AI & knowledge base

Editing and removing knowledge base entries

How to update, replace, or delete facts in a building’s knowledge base.

Updated June 9, 2026 3 min read

Your knowledge base is meant to change as your building does. Editing it is quick, and updates take effect for new conversations right away.

A knowledge base is a living document, codes rotate, policies evolve, amenities open and close, and its value tracks how faithfully it mirrors reality. The mechanics of editing are trivial; the discipline is what matters. This page covers both: how to make each kind of change, and the habits that keep changes from leaving debris behind.

  • Edit a fact: open the building’s knowledge base, find the entry, and update the text
  • Replace a document: re-upload the new version; Rezi re-indexes it automatically
  • Remove a fact: delete the entry so Rezi stops referencing it

Editing a fact

Open the building’s knowledge base from its Properties page, find the entry (search by any word in it), and change the text. The edit is indexed immediately, the next guest question on that topic gets the new answer. While you’re in there, give the entry a quick quality pass: is it specific, self-contained, and phrased the way guests ask? An edit is a free chance to make a mediocre entry great, see writing entries that work.

Replacing a document

When a house manual or welcome guide gets a new version, upload the new file and remove the old one. Rezi extracts and indexes the new content automatically. The removal half is the part people skip, and it’s the dangerous half: two versions of the same manual means two versions of every fact that changed between them, and the AI has no way to know the 2024 edition lost the argument. One document, one truth.

Removing a fact

Delete entries for anything that’s no longer true, the amenity that closed, the promotion that ended, the local spot you stopped recommending. Deletion takes effect immediately. If you’re hesitating because the information might come back (a seasonal pool, say), you can instead edit the entry to describe reality: “The pool is closed for the season and reopens Memorial Day weekend” is more useful than either keeping the summer entry or deleting it outright.

Remove the old before adding the new

When a policy changes, delete or update the old entry rather than just adding a new one.

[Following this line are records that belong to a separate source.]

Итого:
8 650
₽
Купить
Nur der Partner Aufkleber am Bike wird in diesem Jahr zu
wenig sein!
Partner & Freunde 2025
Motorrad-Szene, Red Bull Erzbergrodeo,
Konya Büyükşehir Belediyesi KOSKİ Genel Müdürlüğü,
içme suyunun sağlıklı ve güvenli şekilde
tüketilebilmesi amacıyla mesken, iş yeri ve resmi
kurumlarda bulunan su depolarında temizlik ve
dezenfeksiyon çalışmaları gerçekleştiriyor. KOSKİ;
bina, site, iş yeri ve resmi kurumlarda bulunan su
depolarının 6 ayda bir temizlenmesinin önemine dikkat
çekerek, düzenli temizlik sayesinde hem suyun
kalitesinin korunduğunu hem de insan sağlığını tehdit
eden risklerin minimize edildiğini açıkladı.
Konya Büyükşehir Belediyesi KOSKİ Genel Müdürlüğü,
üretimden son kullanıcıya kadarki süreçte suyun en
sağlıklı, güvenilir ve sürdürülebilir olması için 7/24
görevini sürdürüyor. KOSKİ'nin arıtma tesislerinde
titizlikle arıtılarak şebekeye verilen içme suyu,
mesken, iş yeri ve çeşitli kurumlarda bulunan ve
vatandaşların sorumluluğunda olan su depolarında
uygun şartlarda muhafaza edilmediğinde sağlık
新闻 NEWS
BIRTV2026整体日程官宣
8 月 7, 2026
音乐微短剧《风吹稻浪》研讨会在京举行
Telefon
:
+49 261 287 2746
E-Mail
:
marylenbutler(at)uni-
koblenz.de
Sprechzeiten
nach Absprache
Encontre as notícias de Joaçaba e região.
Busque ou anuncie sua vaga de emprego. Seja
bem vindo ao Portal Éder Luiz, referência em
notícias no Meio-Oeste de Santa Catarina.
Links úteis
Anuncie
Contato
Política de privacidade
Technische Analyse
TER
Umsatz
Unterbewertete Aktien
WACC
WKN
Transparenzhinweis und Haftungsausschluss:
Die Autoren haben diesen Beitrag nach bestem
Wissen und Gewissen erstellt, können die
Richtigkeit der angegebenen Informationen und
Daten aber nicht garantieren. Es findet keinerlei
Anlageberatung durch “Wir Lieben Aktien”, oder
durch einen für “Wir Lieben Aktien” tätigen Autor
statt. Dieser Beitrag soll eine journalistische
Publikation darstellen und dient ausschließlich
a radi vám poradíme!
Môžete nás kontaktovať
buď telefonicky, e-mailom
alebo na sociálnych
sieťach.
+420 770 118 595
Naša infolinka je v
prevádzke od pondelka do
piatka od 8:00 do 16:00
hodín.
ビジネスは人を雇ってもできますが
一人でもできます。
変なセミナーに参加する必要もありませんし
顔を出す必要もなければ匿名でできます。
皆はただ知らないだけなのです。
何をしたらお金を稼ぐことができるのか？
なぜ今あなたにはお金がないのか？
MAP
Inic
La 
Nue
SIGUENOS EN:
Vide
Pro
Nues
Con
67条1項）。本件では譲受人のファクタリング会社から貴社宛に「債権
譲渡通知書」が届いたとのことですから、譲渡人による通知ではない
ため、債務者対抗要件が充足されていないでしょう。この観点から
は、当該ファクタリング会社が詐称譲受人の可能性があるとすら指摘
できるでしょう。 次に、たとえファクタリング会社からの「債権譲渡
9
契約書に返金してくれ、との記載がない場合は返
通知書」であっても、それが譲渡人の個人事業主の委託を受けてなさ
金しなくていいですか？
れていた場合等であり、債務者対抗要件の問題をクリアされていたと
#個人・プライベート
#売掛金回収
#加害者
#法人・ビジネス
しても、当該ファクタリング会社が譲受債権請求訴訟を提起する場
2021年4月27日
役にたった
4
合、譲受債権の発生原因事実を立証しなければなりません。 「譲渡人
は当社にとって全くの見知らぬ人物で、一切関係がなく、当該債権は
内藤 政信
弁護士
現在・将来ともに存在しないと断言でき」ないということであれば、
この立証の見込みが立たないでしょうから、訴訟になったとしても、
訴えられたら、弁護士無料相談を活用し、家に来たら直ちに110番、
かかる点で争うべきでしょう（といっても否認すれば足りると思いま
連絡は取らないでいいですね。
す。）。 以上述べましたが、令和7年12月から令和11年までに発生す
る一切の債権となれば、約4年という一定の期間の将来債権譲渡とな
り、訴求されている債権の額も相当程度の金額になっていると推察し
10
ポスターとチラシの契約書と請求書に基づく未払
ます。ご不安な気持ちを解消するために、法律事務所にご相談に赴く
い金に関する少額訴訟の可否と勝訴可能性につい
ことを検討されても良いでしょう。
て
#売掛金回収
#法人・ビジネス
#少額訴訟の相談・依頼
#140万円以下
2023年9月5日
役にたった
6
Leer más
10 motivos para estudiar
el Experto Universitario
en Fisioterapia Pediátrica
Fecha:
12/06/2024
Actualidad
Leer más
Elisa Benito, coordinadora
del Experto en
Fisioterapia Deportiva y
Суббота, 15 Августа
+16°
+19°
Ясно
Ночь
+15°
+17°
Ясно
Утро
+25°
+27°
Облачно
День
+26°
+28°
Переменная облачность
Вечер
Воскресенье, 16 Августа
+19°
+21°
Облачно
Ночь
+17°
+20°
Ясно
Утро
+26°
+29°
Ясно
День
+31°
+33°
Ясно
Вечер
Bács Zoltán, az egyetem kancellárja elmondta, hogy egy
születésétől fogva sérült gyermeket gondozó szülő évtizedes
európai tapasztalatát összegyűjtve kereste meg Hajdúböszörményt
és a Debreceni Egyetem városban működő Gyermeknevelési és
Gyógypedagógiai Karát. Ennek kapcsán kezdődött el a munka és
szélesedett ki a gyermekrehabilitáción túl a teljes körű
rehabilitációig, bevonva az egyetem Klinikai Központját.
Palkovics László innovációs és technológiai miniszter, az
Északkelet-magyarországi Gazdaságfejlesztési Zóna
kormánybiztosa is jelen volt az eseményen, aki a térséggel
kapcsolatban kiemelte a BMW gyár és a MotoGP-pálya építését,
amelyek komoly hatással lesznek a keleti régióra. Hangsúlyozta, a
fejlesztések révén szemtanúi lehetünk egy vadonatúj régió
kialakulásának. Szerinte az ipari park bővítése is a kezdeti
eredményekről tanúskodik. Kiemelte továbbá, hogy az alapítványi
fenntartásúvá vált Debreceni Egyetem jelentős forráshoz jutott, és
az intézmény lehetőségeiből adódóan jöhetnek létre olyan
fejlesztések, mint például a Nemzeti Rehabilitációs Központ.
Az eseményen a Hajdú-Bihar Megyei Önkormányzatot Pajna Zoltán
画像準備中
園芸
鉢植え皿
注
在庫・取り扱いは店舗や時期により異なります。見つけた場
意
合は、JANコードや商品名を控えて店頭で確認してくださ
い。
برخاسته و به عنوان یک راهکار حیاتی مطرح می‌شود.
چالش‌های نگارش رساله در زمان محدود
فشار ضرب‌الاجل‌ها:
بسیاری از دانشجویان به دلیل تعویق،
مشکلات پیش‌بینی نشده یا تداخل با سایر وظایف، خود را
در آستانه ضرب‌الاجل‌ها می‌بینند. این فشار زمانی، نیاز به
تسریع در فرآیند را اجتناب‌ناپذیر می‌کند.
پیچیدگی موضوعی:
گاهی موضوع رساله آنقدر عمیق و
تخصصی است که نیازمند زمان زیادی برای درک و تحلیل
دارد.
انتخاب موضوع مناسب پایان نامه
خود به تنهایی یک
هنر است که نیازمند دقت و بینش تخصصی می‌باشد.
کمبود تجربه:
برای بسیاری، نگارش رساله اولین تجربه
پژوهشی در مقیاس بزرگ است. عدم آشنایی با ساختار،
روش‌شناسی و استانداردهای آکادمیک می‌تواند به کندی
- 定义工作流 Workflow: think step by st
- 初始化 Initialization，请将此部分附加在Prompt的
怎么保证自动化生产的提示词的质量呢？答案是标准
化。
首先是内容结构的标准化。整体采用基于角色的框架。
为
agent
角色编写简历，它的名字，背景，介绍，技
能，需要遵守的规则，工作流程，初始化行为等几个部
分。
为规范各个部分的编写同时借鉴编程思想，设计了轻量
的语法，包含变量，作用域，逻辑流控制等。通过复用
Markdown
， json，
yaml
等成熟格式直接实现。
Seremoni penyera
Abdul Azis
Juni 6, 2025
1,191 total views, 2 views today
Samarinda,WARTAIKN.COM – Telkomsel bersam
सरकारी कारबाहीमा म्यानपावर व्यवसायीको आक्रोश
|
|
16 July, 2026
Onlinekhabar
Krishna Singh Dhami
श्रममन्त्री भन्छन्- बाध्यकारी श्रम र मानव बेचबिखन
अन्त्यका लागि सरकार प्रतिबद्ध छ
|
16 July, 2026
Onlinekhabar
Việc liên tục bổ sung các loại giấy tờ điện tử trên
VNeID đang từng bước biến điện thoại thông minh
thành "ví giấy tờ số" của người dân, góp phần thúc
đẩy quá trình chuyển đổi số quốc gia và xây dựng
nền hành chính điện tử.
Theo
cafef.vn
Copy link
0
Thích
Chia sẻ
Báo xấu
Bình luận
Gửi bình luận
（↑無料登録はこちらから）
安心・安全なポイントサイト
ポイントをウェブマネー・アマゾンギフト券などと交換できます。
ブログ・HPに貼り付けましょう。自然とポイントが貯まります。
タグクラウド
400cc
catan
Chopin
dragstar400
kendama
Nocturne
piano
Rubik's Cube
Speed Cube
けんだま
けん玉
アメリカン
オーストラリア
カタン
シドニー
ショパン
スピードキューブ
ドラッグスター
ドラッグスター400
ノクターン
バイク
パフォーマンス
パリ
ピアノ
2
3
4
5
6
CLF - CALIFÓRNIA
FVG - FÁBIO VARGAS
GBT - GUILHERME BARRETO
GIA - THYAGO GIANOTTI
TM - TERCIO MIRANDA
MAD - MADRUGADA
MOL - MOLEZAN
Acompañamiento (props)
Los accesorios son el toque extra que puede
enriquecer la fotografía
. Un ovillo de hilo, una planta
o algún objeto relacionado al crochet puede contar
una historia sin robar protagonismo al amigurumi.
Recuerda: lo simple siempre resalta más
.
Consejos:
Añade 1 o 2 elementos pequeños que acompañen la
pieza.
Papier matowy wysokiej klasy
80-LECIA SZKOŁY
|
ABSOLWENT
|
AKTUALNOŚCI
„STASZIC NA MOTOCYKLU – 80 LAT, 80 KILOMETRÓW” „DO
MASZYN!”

Two contradictory facts are the most common cause of inconsistent answers.

Habits that keep it clean

Make the update part of the change itself: new lock code, update the entry before you leave the property; new pet policy, edit the entry the day it takes effect. If a team member owns building operations, they own the entries too, edits are tracked, so activity history shows who changed what. And once a season, skim the whole knowledge base top to bottom; ten minutes of reading catches the drift that no single escalation ever surfaces.

Do edits affect conversations already in progress?
New replies always use the current knowledge base, so an in-progress conversation picks up the fix on its very next answer.
Can I bulk-edit or export the knowledge base?
Entries are edited individually in the dashboard. For a large restructuring, it’s often fastest to consolidate into a fresh document, upload it, and remove the superseded entries. Support can help with big migrations.
Who on my team can edit knowledge?
Owners, admins, and managers with access to the building. Staff roles are read-only by default, see roles and permissions.
Is there a history of past versions?
Edits are logged with who and when in team activity. If you need to recover specific overwritten content, contact support.